Record set
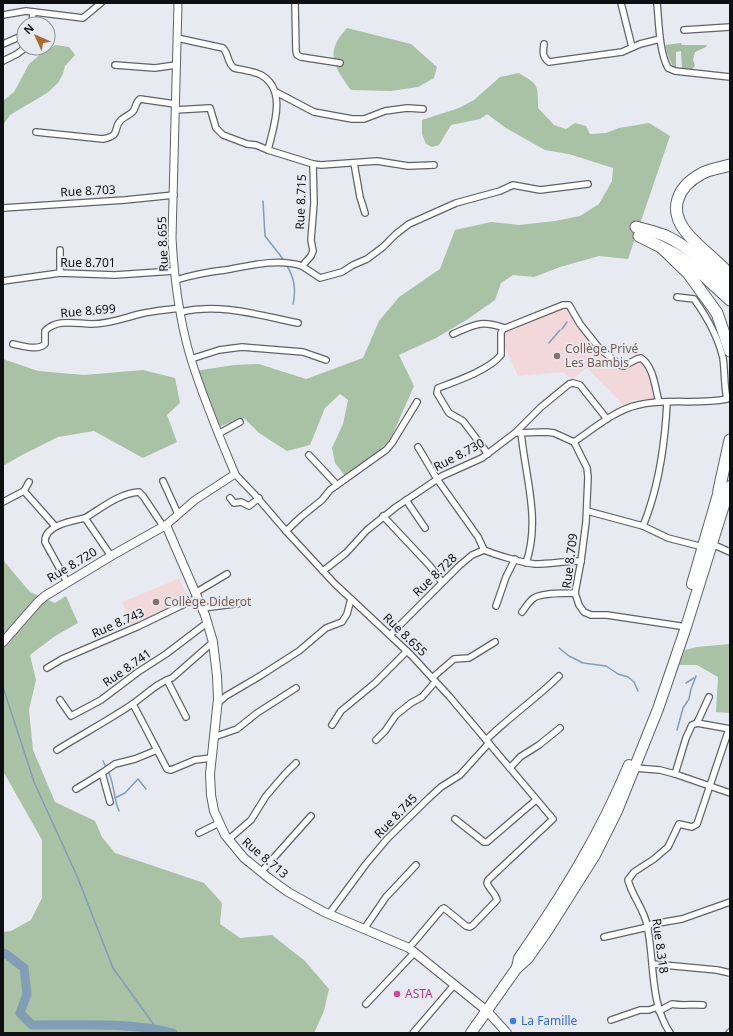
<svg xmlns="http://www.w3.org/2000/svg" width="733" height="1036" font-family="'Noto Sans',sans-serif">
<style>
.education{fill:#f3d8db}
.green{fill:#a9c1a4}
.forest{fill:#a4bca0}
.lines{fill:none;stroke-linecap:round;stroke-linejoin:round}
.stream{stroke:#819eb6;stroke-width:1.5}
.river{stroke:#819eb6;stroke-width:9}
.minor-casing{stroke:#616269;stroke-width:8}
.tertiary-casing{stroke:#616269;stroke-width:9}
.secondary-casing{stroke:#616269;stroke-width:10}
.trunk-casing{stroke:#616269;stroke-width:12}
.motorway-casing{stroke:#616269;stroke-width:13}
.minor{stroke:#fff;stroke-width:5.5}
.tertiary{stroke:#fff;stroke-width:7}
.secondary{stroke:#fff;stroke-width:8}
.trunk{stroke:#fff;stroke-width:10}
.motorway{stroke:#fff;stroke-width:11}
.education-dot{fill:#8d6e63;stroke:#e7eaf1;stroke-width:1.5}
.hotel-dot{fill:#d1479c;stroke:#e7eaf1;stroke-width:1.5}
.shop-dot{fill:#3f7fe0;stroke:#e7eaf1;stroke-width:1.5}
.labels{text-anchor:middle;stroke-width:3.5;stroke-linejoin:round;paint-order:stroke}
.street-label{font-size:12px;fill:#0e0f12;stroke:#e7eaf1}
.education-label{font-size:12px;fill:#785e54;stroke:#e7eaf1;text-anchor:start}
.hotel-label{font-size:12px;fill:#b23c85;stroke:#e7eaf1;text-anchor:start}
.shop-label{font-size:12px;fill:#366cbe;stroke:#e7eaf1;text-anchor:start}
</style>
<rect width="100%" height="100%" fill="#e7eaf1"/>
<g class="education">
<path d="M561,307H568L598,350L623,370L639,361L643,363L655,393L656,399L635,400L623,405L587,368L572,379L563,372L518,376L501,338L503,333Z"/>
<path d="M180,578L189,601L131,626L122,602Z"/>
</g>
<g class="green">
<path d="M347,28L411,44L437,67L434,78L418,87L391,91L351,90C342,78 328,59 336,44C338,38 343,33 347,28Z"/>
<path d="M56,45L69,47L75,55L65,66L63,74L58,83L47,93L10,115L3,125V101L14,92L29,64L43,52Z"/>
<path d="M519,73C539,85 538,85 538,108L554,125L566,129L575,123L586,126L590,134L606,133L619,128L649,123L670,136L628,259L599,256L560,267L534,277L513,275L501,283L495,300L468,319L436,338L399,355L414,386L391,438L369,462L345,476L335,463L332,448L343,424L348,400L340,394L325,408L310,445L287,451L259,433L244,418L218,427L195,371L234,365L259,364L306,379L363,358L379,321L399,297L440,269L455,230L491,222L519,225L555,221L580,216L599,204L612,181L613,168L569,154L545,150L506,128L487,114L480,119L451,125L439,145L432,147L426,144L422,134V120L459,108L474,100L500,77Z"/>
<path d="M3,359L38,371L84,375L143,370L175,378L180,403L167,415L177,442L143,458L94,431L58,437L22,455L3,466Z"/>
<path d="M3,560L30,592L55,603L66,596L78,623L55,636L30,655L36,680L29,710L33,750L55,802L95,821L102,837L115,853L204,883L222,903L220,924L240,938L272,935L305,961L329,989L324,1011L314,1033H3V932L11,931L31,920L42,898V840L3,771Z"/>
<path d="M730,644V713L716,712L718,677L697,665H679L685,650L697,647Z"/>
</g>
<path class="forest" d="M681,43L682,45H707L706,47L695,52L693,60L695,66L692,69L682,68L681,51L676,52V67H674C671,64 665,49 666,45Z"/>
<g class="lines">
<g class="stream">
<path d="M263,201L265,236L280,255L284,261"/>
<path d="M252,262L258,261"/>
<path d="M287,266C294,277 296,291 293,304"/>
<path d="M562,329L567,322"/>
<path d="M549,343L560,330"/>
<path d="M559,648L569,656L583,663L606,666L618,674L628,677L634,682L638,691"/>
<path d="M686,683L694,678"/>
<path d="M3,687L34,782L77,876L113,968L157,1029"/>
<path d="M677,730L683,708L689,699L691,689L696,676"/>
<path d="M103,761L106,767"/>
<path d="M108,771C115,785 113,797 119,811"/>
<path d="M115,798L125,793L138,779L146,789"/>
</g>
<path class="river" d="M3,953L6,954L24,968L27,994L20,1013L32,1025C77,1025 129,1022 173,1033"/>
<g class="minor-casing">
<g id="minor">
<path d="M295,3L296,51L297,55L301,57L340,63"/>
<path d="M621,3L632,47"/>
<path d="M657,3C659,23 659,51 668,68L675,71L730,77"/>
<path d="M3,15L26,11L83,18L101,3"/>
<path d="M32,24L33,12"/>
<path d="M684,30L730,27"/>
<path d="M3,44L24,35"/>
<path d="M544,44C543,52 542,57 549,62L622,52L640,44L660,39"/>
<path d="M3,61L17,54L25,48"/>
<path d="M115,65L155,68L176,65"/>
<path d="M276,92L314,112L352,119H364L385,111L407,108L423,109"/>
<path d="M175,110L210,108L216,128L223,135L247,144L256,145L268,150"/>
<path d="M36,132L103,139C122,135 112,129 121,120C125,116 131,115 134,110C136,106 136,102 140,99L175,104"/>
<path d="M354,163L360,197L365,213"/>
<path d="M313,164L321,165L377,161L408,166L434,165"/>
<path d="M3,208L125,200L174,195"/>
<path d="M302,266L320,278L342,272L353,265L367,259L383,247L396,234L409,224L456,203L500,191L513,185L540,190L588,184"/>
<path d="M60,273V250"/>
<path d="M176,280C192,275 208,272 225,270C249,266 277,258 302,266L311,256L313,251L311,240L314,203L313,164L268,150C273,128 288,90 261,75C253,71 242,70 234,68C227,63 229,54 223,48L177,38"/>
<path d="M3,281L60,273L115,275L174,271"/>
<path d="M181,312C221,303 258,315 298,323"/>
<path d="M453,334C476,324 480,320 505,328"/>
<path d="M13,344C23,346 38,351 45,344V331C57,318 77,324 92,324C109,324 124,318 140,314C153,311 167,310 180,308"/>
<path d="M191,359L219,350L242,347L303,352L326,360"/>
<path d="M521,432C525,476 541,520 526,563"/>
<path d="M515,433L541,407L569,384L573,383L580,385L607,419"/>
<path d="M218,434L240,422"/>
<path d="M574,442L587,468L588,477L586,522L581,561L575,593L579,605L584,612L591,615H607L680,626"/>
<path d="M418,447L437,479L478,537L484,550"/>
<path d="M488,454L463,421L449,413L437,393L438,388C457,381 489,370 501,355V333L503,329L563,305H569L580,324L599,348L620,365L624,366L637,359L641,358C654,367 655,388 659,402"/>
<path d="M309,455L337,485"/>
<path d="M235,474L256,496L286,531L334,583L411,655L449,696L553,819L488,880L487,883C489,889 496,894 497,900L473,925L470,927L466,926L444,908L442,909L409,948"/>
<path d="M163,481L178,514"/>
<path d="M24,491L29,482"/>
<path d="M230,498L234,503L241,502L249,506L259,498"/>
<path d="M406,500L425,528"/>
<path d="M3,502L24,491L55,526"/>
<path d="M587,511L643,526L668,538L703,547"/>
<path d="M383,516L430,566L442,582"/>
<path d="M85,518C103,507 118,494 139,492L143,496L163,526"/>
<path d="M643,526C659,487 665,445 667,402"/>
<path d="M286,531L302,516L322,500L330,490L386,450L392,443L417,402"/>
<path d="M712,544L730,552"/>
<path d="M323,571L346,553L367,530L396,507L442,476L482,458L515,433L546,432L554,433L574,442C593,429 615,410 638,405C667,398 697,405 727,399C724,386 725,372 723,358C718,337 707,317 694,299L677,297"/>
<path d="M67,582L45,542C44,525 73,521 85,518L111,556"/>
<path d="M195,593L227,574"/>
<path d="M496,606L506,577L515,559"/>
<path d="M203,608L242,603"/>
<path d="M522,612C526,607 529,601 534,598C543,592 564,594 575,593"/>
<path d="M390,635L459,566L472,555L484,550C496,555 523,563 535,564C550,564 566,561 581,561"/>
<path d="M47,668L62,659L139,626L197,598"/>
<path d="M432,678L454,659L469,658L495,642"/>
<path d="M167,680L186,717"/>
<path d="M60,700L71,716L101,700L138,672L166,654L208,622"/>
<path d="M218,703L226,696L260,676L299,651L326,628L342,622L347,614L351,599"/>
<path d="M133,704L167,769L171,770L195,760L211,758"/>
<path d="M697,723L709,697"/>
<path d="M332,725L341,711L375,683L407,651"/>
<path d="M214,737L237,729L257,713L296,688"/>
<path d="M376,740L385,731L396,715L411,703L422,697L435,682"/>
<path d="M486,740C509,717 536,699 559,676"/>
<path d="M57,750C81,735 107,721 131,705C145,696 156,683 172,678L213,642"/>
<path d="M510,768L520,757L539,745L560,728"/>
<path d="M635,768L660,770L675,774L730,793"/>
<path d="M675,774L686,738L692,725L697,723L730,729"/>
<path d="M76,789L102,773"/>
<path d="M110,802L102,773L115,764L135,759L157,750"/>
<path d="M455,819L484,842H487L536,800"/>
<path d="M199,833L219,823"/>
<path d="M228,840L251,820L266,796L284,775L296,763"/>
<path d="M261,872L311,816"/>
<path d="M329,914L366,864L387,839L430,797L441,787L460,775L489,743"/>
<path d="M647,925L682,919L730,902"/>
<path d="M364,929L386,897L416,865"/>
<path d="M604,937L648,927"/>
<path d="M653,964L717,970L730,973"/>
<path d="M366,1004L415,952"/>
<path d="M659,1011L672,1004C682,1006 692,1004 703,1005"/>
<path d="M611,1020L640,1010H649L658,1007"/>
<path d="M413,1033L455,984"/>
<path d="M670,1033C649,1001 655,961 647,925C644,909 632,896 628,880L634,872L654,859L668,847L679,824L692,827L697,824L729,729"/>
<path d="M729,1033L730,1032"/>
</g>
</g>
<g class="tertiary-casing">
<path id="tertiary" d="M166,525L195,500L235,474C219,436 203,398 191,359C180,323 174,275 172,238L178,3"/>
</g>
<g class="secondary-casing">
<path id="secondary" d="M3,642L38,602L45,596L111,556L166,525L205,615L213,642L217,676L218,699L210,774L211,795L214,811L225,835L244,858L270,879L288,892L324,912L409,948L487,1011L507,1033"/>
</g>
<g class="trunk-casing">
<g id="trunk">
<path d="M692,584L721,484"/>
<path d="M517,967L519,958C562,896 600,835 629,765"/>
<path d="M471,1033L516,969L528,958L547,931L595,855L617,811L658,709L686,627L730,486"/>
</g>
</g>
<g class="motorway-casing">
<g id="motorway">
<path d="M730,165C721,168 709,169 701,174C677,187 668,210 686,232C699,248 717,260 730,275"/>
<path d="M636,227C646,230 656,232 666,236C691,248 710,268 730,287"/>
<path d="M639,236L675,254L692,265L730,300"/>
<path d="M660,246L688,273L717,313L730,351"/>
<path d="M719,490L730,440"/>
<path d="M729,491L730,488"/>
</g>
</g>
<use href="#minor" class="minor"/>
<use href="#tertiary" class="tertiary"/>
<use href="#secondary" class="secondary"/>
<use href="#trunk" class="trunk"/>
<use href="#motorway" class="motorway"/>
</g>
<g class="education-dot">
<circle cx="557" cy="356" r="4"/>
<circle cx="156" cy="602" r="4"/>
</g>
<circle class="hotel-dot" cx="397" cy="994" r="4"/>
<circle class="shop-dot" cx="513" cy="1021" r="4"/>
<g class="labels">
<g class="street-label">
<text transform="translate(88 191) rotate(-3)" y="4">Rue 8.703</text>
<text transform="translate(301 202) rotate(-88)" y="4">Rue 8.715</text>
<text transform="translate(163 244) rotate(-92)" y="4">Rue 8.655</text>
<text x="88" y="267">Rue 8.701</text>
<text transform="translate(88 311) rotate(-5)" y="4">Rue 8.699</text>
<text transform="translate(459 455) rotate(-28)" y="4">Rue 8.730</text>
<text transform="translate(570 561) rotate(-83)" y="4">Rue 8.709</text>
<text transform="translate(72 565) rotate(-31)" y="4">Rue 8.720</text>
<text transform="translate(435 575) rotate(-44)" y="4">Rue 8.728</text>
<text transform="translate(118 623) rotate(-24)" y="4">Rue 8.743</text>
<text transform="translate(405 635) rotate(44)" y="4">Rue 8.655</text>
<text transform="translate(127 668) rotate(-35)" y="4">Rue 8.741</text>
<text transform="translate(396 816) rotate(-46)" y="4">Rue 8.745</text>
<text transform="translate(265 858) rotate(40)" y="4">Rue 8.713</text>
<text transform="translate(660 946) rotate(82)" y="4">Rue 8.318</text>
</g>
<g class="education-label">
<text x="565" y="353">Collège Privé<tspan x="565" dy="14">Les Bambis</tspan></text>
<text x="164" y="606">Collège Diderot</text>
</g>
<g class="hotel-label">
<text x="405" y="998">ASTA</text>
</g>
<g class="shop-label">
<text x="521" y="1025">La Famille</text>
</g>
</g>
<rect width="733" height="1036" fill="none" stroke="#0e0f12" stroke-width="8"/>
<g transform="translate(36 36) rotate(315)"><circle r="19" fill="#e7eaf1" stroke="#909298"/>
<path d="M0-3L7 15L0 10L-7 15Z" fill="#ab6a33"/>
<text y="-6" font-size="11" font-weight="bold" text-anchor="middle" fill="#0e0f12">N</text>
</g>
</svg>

About this task
If a line in the data above holds the string "lines", copy it.

Task response
.lines{fill:none;stroke-linecap:round;stroke-linejoin:round}
<g class="lines">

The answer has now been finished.